-- Document text follows --

So I am going to jump right in. What is it we have done? I will bubble back out of the technical detail and explain how it's built up.
So what we have really done is identified the simplest sort of three standardised interoperable interfaces that we think we can define that allow us to build these architectures at scale and these are the ones with little orange lines on, DB 3, B 3 life cycle. We start with the router or gateway, and there's basically an outbound line and inbound line. So the outbound line is what information does one or multiple routers have to send upstream to make the risk calibration exercise attractable problem? It could be a full PCAP but that's probably too much and it's too heavy and too much data going over the wire so this is a pragmatically it's going to be some subset of that needs to be moved northbound [[inaudible]] and then the inverse of it is what can we do about it? We just ‑‑ it's basically a finite set of remotely attributable APIs that allow you to contain, that it disabled the device all the inverses on board the device. It can be more complex than that but we are trying to be as simple as possible. To some extent the stuff Peter was talking about which is the Unet which is an implementation detail of what could happen inside the router to actually manifest and make those two APIs tractable so implementation detail of those. But there are ‑‑ there are plenty of other ways of actually ‑‑ the way we have, is we have tried to keep it as agnostic as possible from the actual underlying implementation technology, so the control plane, you could implement the EPDF filter with firewall, you could implement it with a completely separate router so we are trying not to knock down how it's done but manifest and define the abstract in place that needs support.
What's happening is happening you can call that the brains, this is the thing that's reasoning on what it sees, constantly changing the risk profile of the individual devices that it sees and possibly recommending an intervention. So you have got these like three layers here, cognitive reasoning, this is a very fancy way of saying it's a set of rules that is based upon what it's seeing in terms of the instance and what it knows in terms of the theory of types and any history it knows about the device, based upon all that information what can I infer? And then I think Michael touched on this in one of his questions, so what do you do about it and how do you deal with the false positives? To some extent we don't have an answer to that problem but we provide a framework in which it's possible to adapt many solutions. There's an autonomous response layer, if you are inferring something has a risk level N and you have a high degree of probability automatically intervene you can decide to lockdown if you don't have that confidence you can, via the interface we have defined, also escalate those incidents, issues up to [[inaudible]]
On the right‑hand side, this is where all of the real intelligence comes from. So basically, going back to what I said at the very start, a lot of what we are trying to do here is reason sensibly, intelligently about type, how do we do that? Basically, there's a whole load of stuff we can use. We have a formal description of types, of firmware, vulnerability databases, device hierarchies and then also here with the MUD file, where that comes in there and we have got more sophisticated MUD file that I will talk about in a minute. So all of this data is data which to some extent already exists, there are eco systems out there but actually you can really see they are all basically from a database perspective following on one thing and that is your firm understanding of what that type is and to extent to really simplify it down and break it down into something pragmatic, MUD files are great idea, they describe the restriction you can put on a device, where is that data going to come from, you can see this as a method of implementing fuzzy MUD, method of softly inferring what that instance is, looking up the constraint should apply and allow you ‑‑ the gateway to act on the information. So where is the standard MUD definitions are relatively tightly coupled we can basically loosely coupled it based on inference [[inaudible]]
Q.

-- Document text concluded --
-- Entries supplied follows --

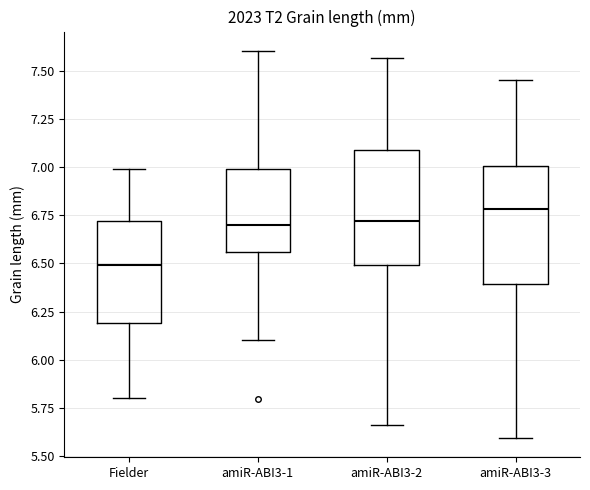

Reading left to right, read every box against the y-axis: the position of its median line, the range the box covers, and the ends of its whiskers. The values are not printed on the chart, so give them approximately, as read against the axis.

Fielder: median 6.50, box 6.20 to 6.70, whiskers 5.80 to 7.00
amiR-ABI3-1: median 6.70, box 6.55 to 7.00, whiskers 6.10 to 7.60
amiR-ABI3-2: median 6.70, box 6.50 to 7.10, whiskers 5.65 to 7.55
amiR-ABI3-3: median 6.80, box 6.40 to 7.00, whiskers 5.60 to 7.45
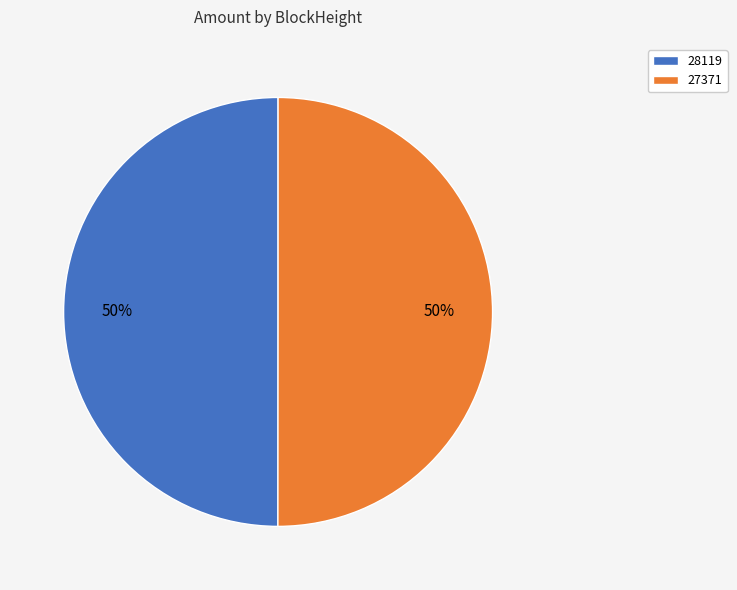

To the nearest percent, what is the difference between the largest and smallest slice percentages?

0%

-- Entries supplied concluded --
-- Entries supplied follows --

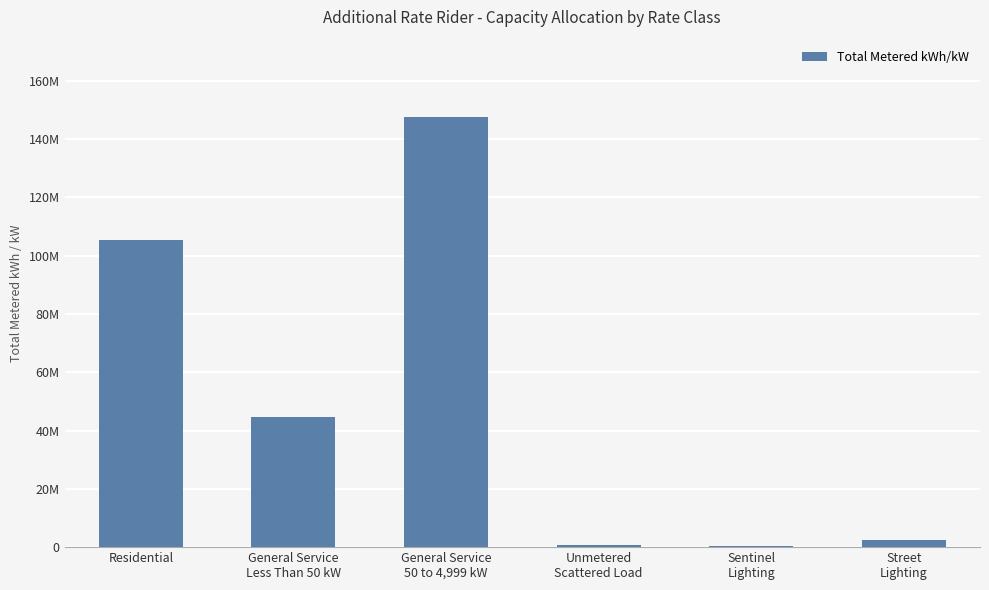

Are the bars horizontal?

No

-- Entries supplied concluded --
-- Entries supplied follows --

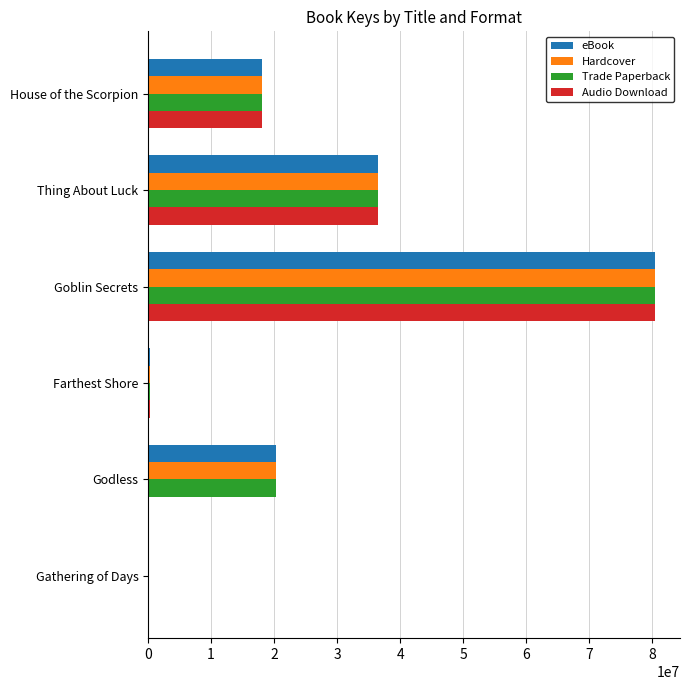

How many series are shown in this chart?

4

-- Entries supplied concluded --

**Required tasks:**
**a)** Summarize the talk on interfaces for assessing device risk in three sentences.
**b)** Carry the talk on interfaces for assessing device risk forward from the final line of the transcript.
The material above comes from a separate source and is unrelated to this talk.

**Exercise answers:**
**a)** The speaker describes three standardized interoperable interfaces built around a router or gateway. Its outbound line sends a subset of traffic information upstream, and its inbound line is a finite set of APIs for containing or disabling a device, defined independently of the underlying implementation. A reasoning layer updates each device's risk profile using rules and either intervenes automatically or escalates incidents, while data about types, such as firmware descriptions, vulnerability databases, device hierarchies, and MUD files, lets the gateway infer what a device is and which constraints to apply.

**b)**
The second blue box to the right is distinct from the first because the information in the first box really relates to type. All in the information in the second box relates to instance. The purchasing, the servicing, provisioning, transfer of ownership. However, there's a lot of information if you know what type your instances you can look up in the box underneath that fundamentally helps with all of those exercises, because most of those exercises on boarding, monitoring etc., are essentially dynamic risk assessments, risk assessments and what do you need to do to do that risk assessment? I need to look at what you are and your history of what you have done and what you came to be and does that relate to other instances of a similar type. That is in abstract how the whole thing fits together. So to some extent, it's ‑‑ Peter has talked about the MUD file so the way that we use the MUD files in many secured or specifically the D 3 statements which are the foundation of it is, we take the MUD description, we encapsulate it and then what we actually do is we digitally sign it with provenance, why? Because it's not necessarily the manufacturer's description of the use, it might be somebody else's description of the use and by signing these statements and being able to assemble to them enables us to quite fluidly [[inaudible]]
How do we know what type you are? So I see an instance how do I know what type it is? Could be done using ‑‑ got slightly different method of doing it, which is basically certificate‑based. FIDO has also got a method of tying an instance to type, all certificate based, all subtle nuance to deviations from each other, and the reason that the system is designed the way it is to be able to embrace all those different sources of truth into one view, but also, pragmatically, solve that same problem of what type are you using other methods. It could be ‑‑ what did you think I was when I was there or it could be a purchase taker or you could have some fancy AI that infers it from the behaviour, the point is every single one of those different methods has a different sort of trust chain, a different truth but the statement is always the same, the statement is always a qualified statement: I think this instance of the ‑ device is this type with this level of certainty.
I think the software bill of materials and ‑‑ the interesting thing about them, let's take CDE, go register and type in the field says what device type are you, if this project does nothing else, but actually manages to provide a universal language or statement to types that allows CDE statements to be resolved I think that would be a massive bonus because that allows the system, the gateway or the gateway management system to be able to read about the devices on its system based on the current name, in a very flexible way that works pragmatically both through multiple competing future standards but also legacies [[inaudible]] as well.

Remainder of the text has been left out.